- Selected passage:
○ ○ ○ ○

In 1910, Hadi went to Turkey, where he worked as a translator of eastern languages, in editorial office of “Tenin” newspaper. Here he acted against Muslim orders, particularly, against oppression of women. He was exiled to Thessaloniki for that. After some period of time he was exiled to Istanbul and then to Baku. The exile shook Hadi's health, but he continued to work at “Igbal” newspaper and to publish his poems.

After beginning of World War I, Mahammad Hadi went to front within “Savage Division” of Muslims and was in Poland and Galicia until the end of the war. After the Russian Revolution in 1917–1918, Hadi returned to Azerbaijan, where he died in May, 1920 in Ganja.

== Activities ==
After the earthquake in Shamakhi in 1902, Mahammad Hadi moved to Kurdamir district. For making a living he tried to open a shop twice but he was bankrupt due to his lack of experience in this field. Shortly after Hadi decided to open a school with Agha Efendi with the financial help of some enlighteners. Due to his intelligence, Mahammad Hadi was selected as the representative of Kurdamir teachers and sent to Tbilisi in order to participate in Transcaucasian Teachers' Congress in 1204.

Between 1902 and 1906, the financial situation of Mahammad Hadi became better and he continued to buy the famous journals of that time, "Sabah" from Istanbul, "Heyat" from Baku, and "Tercuman" from Bakhchysarai in order to be familiar with the outside world.

○ ○ ○ ○

- Dataset entries:
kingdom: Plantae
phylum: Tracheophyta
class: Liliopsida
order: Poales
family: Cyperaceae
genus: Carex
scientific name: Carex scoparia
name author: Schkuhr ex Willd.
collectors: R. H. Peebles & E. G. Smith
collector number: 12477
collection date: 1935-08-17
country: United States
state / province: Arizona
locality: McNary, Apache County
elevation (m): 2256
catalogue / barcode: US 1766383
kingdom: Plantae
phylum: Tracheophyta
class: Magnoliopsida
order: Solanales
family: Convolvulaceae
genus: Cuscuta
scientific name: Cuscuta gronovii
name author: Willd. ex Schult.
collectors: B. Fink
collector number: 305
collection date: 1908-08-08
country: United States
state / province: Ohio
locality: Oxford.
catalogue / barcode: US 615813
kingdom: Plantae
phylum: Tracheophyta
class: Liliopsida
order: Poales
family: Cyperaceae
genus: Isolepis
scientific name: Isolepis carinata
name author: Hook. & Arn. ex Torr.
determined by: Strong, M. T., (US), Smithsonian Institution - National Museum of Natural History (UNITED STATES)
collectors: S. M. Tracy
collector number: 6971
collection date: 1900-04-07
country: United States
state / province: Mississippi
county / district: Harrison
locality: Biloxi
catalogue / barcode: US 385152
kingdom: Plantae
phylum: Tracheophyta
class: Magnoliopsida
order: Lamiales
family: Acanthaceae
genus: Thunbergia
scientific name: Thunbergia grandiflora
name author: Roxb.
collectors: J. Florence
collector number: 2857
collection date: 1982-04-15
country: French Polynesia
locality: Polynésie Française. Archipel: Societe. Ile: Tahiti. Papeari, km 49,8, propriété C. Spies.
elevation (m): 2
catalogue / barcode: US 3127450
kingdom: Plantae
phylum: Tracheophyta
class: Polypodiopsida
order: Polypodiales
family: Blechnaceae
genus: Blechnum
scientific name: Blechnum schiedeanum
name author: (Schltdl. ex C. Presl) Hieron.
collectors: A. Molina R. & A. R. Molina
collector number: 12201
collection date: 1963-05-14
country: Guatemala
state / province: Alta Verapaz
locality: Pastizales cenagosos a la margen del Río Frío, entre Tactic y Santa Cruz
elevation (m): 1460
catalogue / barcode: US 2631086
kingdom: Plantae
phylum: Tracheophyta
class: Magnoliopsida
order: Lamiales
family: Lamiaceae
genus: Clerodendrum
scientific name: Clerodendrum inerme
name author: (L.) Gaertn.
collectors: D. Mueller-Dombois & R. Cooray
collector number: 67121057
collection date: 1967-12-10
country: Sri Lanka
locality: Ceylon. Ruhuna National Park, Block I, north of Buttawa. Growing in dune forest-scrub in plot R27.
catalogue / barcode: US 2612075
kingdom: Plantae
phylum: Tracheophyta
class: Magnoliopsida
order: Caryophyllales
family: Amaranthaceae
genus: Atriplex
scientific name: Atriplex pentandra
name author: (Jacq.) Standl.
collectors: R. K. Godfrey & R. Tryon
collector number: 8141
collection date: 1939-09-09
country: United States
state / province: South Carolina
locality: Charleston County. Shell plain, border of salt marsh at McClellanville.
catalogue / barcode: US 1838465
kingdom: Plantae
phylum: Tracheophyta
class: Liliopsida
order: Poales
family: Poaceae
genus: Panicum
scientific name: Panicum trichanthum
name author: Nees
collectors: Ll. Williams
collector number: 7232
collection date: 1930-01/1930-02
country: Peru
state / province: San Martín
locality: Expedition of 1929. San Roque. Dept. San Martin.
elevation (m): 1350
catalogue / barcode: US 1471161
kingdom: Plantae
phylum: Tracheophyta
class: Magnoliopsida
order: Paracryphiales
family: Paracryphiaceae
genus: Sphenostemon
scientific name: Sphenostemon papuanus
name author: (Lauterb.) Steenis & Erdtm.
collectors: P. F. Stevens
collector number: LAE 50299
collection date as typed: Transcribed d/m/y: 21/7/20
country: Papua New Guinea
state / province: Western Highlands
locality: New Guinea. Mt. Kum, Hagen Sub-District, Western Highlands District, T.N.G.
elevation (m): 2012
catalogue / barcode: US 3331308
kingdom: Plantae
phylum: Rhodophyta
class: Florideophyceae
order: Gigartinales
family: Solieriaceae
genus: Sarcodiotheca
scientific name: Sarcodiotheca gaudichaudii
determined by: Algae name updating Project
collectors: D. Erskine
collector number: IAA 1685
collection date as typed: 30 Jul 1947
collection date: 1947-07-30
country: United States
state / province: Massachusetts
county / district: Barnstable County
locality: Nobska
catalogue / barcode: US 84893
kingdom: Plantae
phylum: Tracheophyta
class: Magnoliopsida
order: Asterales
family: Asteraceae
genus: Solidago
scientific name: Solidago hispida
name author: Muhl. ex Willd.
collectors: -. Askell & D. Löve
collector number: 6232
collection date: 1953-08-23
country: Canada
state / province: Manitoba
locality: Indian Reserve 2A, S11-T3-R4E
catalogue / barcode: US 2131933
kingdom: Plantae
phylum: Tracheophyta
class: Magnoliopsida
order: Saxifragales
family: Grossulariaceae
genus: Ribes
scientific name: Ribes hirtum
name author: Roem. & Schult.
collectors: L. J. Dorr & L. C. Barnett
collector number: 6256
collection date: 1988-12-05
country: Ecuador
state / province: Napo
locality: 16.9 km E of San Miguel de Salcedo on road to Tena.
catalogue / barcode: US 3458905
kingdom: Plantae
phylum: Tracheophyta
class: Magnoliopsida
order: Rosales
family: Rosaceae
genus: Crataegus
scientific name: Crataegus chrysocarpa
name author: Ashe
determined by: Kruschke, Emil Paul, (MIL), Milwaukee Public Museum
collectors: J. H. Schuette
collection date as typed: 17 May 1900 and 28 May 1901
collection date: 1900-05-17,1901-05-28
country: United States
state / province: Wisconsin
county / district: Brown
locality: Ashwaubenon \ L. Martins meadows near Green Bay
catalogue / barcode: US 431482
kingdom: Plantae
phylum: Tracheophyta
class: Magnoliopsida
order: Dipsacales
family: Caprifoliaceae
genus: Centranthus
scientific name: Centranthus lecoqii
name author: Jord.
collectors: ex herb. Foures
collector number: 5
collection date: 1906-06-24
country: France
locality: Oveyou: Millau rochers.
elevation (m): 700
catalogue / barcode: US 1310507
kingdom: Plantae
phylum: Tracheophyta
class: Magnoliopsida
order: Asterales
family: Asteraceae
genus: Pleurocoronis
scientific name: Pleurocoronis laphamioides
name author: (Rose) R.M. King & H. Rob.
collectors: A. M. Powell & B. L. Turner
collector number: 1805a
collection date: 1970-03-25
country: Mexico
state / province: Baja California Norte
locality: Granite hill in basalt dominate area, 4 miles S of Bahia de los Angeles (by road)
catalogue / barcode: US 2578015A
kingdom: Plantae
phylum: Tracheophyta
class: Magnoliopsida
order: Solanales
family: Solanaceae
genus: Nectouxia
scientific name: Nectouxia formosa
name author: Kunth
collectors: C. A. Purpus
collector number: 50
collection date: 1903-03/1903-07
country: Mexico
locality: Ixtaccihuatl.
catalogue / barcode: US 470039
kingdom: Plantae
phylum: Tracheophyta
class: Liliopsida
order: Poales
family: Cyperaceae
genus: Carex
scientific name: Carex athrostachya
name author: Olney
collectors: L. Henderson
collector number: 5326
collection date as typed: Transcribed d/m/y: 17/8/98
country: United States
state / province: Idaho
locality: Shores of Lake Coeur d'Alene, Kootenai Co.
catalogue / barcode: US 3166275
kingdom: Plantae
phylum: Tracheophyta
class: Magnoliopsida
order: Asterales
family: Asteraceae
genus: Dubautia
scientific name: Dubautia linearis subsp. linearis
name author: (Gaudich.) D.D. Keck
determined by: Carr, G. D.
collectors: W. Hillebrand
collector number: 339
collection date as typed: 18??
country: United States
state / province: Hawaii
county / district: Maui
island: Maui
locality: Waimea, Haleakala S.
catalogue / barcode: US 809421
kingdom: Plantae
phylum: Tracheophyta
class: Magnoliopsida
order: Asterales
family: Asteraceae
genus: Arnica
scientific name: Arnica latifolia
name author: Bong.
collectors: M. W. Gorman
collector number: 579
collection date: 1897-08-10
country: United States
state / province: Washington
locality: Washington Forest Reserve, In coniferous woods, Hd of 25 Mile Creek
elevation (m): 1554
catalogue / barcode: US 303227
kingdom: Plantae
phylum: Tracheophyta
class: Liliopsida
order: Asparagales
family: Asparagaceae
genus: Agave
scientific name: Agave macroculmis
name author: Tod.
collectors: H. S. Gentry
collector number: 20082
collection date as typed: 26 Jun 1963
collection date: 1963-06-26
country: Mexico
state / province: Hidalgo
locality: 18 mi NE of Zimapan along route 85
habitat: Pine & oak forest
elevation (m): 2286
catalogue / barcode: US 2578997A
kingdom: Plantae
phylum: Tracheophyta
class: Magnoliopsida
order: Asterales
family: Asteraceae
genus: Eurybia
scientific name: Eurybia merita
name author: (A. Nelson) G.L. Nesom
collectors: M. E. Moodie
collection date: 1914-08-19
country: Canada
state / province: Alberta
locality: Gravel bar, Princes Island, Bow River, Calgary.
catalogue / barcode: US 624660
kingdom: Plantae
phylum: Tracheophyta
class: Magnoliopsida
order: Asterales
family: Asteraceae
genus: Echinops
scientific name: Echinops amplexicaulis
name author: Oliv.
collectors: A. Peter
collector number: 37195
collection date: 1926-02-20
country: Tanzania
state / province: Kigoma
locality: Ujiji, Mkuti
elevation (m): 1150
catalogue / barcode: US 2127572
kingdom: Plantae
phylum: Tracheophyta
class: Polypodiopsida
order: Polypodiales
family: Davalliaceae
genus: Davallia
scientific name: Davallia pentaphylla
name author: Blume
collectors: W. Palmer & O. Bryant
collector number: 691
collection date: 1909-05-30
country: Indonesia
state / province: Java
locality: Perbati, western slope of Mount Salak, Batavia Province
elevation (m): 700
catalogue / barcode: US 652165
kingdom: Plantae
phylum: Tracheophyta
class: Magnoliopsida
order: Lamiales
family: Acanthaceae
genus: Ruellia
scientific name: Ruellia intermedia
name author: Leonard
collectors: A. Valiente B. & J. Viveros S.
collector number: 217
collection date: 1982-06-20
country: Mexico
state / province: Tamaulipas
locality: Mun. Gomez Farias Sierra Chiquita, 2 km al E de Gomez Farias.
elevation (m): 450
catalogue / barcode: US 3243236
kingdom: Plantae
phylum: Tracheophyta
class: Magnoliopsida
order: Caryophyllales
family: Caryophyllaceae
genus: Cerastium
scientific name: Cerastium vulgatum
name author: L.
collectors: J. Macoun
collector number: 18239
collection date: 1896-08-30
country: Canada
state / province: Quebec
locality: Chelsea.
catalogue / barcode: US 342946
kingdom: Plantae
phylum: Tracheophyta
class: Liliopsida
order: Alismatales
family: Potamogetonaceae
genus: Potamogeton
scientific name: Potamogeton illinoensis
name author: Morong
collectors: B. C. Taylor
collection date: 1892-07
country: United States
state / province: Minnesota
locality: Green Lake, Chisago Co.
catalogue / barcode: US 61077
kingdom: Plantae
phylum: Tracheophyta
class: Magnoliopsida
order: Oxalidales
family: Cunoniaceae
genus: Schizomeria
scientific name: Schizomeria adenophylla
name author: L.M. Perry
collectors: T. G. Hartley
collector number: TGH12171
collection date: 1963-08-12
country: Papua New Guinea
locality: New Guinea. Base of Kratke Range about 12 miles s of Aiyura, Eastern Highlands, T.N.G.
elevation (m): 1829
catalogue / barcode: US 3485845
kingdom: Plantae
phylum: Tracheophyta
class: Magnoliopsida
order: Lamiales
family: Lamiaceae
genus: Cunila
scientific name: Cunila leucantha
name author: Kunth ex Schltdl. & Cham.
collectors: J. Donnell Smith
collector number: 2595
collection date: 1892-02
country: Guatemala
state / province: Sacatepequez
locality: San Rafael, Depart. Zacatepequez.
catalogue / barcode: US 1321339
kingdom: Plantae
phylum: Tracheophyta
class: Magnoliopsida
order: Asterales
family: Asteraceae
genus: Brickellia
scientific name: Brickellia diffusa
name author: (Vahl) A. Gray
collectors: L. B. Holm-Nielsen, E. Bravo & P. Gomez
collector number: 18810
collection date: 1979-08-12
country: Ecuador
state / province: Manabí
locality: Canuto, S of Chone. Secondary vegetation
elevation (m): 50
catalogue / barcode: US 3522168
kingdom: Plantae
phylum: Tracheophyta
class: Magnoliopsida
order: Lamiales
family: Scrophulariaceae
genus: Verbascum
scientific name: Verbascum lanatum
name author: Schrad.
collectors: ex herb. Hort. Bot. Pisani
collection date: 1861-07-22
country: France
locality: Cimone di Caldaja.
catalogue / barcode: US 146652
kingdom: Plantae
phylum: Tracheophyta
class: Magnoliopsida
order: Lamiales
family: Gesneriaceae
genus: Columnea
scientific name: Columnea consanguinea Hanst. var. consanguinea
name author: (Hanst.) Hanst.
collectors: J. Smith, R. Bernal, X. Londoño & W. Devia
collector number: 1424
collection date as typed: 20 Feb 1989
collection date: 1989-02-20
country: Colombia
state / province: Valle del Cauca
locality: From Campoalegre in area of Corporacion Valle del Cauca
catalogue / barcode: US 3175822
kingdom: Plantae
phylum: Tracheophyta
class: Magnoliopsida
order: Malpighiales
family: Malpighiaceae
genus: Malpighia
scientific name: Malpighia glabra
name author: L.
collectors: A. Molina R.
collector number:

○ ○ ○ ○

- Work to complete:
Please copy everything from "In 1910, Hadi" down to "publish his poems." in the passage about Mahammad Hadi, swapping "translator" for "interpreter". The material has no connection to the passage about Mahammad Hadi.

- Output for this task:
In 1910, Hadi went to Turkey, where he worked as a interpreter of eastern languages, in editorial office of “Tenin” newspaper. Here he acted against Muslim orders, particularly, against oppression of women. He was exiled to Thessaloniki for that. After some period of time he was exiled to Istanbul and then to Baku. The exile shook Hadi's health, but he continued to work at “Igbal” newspaper and to publish his poems.